> WORK TASK
Every record below, from the first line to the last, is to be set down again exactly.

> EXERCISE MATERIAL
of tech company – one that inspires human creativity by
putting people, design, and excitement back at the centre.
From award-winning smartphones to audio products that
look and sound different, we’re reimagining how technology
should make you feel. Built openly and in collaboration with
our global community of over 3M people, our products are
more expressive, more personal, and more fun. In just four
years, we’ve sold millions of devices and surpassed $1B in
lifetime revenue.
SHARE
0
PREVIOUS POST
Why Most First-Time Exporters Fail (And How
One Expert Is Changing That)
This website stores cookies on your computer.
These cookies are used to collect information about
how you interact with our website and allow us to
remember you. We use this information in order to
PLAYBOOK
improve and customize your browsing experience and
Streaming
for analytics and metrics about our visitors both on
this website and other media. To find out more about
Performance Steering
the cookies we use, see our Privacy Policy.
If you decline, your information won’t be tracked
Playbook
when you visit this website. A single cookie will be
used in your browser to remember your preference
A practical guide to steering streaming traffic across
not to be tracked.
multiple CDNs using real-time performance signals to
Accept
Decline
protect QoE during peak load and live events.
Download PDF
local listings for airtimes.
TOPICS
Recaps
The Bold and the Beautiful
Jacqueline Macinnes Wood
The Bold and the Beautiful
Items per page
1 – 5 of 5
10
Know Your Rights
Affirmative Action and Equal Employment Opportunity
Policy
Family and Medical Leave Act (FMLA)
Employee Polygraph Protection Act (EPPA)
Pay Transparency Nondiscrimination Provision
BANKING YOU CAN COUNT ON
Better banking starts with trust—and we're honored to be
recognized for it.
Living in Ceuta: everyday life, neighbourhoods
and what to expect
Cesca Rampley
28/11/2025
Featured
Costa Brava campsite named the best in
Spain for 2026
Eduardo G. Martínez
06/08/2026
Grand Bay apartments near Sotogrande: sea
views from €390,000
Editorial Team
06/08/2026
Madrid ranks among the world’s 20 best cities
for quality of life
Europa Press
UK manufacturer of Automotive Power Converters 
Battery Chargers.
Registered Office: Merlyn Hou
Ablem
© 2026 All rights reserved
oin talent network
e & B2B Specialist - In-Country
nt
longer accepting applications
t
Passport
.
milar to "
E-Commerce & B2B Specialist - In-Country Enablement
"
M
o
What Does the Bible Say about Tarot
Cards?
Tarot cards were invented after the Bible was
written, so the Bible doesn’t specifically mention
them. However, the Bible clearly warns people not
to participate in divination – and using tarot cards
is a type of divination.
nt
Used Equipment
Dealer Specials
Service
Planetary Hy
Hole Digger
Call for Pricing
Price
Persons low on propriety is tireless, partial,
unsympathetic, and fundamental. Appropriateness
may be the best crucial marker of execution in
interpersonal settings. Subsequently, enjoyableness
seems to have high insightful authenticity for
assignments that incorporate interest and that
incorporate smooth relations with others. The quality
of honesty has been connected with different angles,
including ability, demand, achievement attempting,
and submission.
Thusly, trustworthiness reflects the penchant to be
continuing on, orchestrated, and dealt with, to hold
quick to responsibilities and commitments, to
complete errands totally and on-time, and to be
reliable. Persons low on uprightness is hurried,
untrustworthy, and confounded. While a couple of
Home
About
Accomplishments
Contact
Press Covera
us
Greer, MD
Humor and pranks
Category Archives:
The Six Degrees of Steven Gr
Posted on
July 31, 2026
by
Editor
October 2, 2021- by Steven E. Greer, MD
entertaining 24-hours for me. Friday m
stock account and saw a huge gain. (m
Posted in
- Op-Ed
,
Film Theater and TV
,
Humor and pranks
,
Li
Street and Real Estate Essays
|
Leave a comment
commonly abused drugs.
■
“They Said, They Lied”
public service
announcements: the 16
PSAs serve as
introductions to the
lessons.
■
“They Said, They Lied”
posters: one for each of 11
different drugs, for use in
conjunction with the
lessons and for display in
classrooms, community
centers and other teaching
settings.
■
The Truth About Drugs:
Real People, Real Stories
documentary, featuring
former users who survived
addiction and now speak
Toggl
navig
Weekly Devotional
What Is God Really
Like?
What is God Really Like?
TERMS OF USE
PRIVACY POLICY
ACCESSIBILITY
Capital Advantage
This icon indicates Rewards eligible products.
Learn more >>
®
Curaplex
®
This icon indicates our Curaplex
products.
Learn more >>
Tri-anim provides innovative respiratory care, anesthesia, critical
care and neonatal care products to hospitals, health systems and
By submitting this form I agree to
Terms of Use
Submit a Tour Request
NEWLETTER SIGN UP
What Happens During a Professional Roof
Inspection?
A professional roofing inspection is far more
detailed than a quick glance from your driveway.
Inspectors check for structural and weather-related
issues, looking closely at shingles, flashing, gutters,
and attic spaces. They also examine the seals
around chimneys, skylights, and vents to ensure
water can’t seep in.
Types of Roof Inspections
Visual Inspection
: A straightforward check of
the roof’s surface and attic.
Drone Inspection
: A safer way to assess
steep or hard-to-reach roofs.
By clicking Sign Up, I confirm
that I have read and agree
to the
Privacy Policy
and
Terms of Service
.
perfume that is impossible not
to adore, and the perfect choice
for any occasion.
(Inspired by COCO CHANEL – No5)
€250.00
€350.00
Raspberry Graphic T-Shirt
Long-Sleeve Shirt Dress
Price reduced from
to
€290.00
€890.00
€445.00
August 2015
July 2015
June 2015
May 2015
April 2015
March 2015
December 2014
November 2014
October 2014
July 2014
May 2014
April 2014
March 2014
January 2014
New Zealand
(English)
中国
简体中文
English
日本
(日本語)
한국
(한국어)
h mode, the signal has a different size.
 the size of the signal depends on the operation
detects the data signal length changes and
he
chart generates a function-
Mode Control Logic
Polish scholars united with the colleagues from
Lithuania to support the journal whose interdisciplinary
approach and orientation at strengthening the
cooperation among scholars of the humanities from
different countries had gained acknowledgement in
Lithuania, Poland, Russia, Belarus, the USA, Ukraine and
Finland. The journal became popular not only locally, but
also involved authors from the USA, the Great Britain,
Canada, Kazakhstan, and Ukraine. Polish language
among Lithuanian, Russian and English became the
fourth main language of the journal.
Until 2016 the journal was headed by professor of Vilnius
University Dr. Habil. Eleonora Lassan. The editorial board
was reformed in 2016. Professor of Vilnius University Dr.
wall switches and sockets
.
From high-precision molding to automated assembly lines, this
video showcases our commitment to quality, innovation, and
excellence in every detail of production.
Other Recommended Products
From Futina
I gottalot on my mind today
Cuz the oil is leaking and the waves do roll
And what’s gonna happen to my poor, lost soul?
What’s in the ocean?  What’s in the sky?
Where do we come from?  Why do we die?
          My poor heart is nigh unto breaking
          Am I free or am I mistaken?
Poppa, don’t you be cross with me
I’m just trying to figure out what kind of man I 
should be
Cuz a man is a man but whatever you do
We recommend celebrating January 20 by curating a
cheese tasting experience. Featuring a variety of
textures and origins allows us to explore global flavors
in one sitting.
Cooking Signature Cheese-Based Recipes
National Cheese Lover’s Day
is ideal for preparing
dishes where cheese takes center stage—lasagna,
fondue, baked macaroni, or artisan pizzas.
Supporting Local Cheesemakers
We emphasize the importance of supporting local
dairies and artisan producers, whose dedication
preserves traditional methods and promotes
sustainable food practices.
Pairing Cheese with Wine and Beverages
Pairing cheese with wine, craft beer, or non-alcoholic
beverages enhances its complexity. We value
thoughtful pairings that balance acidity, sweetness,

> COMPLETED EXERCISE
of tech company – one that inspires human creativity by
putting people, design, and excitement back at the centre.
From award-winning smartphones to audio products that
look and sound different, we’re reimagining how technology
should make you feel. Built openly and in collaboration with
our global community of over 3M people, our products are
more expressive, more personal, and more fun. In just four
years, we’ve sold millions of devices and surpassed $1B in
lifetime revenue.
SHARE
0
PREVIOUS POST
Why Most First-Time Exporters Fail (And How
One Expert Is Changing That)
This website stores cookies on your computer.
These cookies are used to collect information about
how you interact with our website and allow us to
remember you. We use this information in order to
PLAYBOOK
improve and customize your browsing experience and
Streaming
for analytics and metrics about our visitors both on
this website and other media. To find out more about
Performance Steering
the cookies we use, see our Privacy Policy.
If you decline, your information won’t be tracked
Playbook
when you visit this website. A single cookie will be
used in your browser to remember your preference
A practical guide to steering streaming traffic across
not to be tracked.
multiple CDNs using real-time performance signals to
Accept
Decline
protect QoE during peak load and live events.
Download PDF
local listings for airtimes.
TOPICS
Recaps
The Bold and the Beautiful
Jacqueline Macinnes Wood
The Bold and the Beautiful
Items per page
1 – 5 of 5
10
Know Your Rights
Affirmative Action and Equal Employment Opportunity
Policy
Family and Medical Leave Act (FMLA)
Employee Polygraph Protection Act (EPPA)
Pay Transparency Nondiscrimination Provision
BANKING YOU CAN COUNT ON
Better banking starts with trust—and we're honored to be
recognized for it.
Living in Ceuta: everyday life, neighbourhoods
and what to expect
Cesca Rampley
28/11/2025
Featured
Costa Brava campsite named the best in
Spain for 2026
Eduardo G. Martínez
06/08/2026
Grand Bay apartments near Sotogrande: sea
views from €390,000
Editorial Team
06/08/2026
Madrid ranks among the world’s 20 best cities
for quality of life
Europa Press
UK manufacturer of Automotive Power Converters 
Battery Chargers.
Registered Office: Merlyn Hou
Ablem
© 2026 All rights reserved
oin talent network
e & B2B Specialist - In-Country
nt
longer accepting applications
t
Passport
.
milar to "
E-Commerce & B2B Specialist - In-Country Enablement
"
M
o
What Does the Bible Say about Tarot
Cards?
Tarot cards were invented after the Bible was
written, so the Bible doesn’t specifically mention
them. However, the Bible clearly warns people not
to participate in divination – and using tarot cards
is a type of divination.
nt
Used Equipment
Dealer Specials
Service
Planetary Hy
Hole Digger
Call for Pricing
Price
Persons low on propriety is tireless, partial,
unsympathetic, and fundamental. Appropriateness
may be the best crucial marker of execution in
interpersonal settings. Subsequently, enjoyableness
seems to have high insightful authenticity for
assignments that incorporate interest and that
incorporate smooth relations with others. The quality
of honesty has been connected with different angles,
including ability, demand, achievement attempting,
and submission.
Thusly, trustworthiness reflects the penchant to be
continuing on, orchestrated, and dealt with, to hold
quick to responsibilities and commitments, to
complete errands totally and on-time, and to be
reliable. Persons low on uprightness is hurried,
untrustworthy, and confounded. While a couple of
Home
About
Accomplishments
Contact
Press Covera
us
Greer, MD
Humor and pranks
Category Archives:
The Six Degrees of Steven Gr
Posted on
July 31, 2026
by
Editor
October 2, 2021- by Steven E. Greer, MD
entertaining 24-hours for me. Friday m
stock account and saw a huge gain. (m
Posted in
- Op-Ed
,
Film Theater and TV
,
Humor and pranks
,
Li
Street and Real Estate Essays
|
Leave a comment
commonly abused drugs.
■
“They Said, They Lied”
public service
announcements: the 16
PSAs serve as
introductions to the
lessons.
■
“They Said, They Lied”
posters: one for each of 11
different drugs, for use in
conjunction with the
lessons and for display in
classrooms, community
centers and other teaching
settings.
■
The Truth About Drugs:
Real People, Real Stories
documentary, featuring
former users who survived
addiction and now speak
Toggl
navig
Weekly Devotional
What Is God Really
Like?
What is God Really Like?
TERMS OF USE
PRIVACY POLICY
ACCESSIBILITY
Capital Advantage
This icon indicates Rewards eligible products.
Learn more >>
®
Curaplex
®
This icon indicates our Curaplex
products.
Learn more >>
Tri-anim provides innovative respiratory care, anesthesia, critical
care and neonatal care products to hospitals, health systems and
By submitting this form I agree to
Terms of Use
Submit a Tour Request
NEWLETTER SIGN UP
What Happens During a Professional Roof
Inspection?
A professional roofing inspection is far more
detailed than a quick glance from your driveway.
Inspectors check for structural and weather-related
issues, looking closely at shingles, flashing, gutters,
and attic spaces. They also examine the seals
around chimneys, skylights, and vents to ensure
water can’t seep in.
Types of Roof Inspections
Visual Inspection
: A straightforward check of
the roof’s surface and attic.
Drone Inspection
: A safer way to assess
steep or hard-to-reach roofs.
By clicking Sign Up, I confirm
that I have read and agree
to the
Privacy Policy
and
Terms of Service
.
perfume that is impossible not
to adore, and the perfect choice
for any occasion.
(Inspired by COCO CHANEL – No5)
€250.00
€350.00
Raspberry Graphic T-Shirt
Long-Sleeve Shirt Dress
Price reduced from
to
€290.00
€890.00
€445.00
August 2015
July 2015
June 2015
May 2015
April 2015
March 2015
December 2014
November 2014
October 2014
July 2014
May 2014
April 2014
March 2014
January 2014
New Zealand
(English)
中国
简体中文
English
日本
(日本語)
한국
(한국어)
h mode, the signal has a different size.
 the size of the signal depends on the operation
detects the data signal length changes and
he
chart generates a function-
Mode Control Logic
Polish scholars united with the colleagues from
Lithuania to support the journal whose interdisciplinary
approach and orientation at strengthening the
cooperation among scholars of the humanities from
different countries had gained acknowledgement in
Lithuania, Poland, Russia, Belarus, the USA, Ukraine and
Finland. The journal became popular not only locally, but
also involved authors from the USA, the Great Britain,
Canada, Kazakhstan, and Ukraine. Polish language
among Lithuanian, Russian and English became the
fourth main language of the journal.
Until 2016 the journal was headed by professor of Vilnius
University Dr. Habil. Eleonora Lassan. The editorial board
was reformed in 2016. Professor of Vilnius University Dr.
wall switches and sockets
.
From high-precision molding to automated assembly lines, this
video showcases our commitment to quality, innovation, and
excellence in every detail of production.
Other Recommended Products
From Futina
I gottalot on my mind today
Cuz the oil is leaking and the waves do roll
And what’s gonna happen to my poor, lost soul?
What’s in the ocean?  What’s in the sky?
Where do we come from?  Why do we die?
          My poor heart is nigh unto breaking
          Am I free or am I mistaken?
Poppa, don’t you be cross with me
I’m just trying to figure out what kind of man I 
should be
Cuz a man is a man but whatever you do
We recommend celebrating January 20 by curating a
cheese tasting experience. Featuring a variety of
textures and origins allows us to explore global flavors
in one sitting.
Cooking Signature Cheese-Based Recipes
National Cheese Lover’s Day
is ideal for preparing
dishes where cheese takes center stage—lasagna,
fondue, baked macaroni, or artisan pizzas.
Supporting Local Cheesemakers
We emphasize the importance of supporting local
dairies and artisan producers, whose dedication
preserves traditional methods and promotes
sustainable food practices.
Pairing Cheese with Wine and Beverages
Pairing cheese with wine, craft beer, or non-alcoholic
beverages enhances its complexity. We value
thoughtful pairings that balance acidity, sweetness,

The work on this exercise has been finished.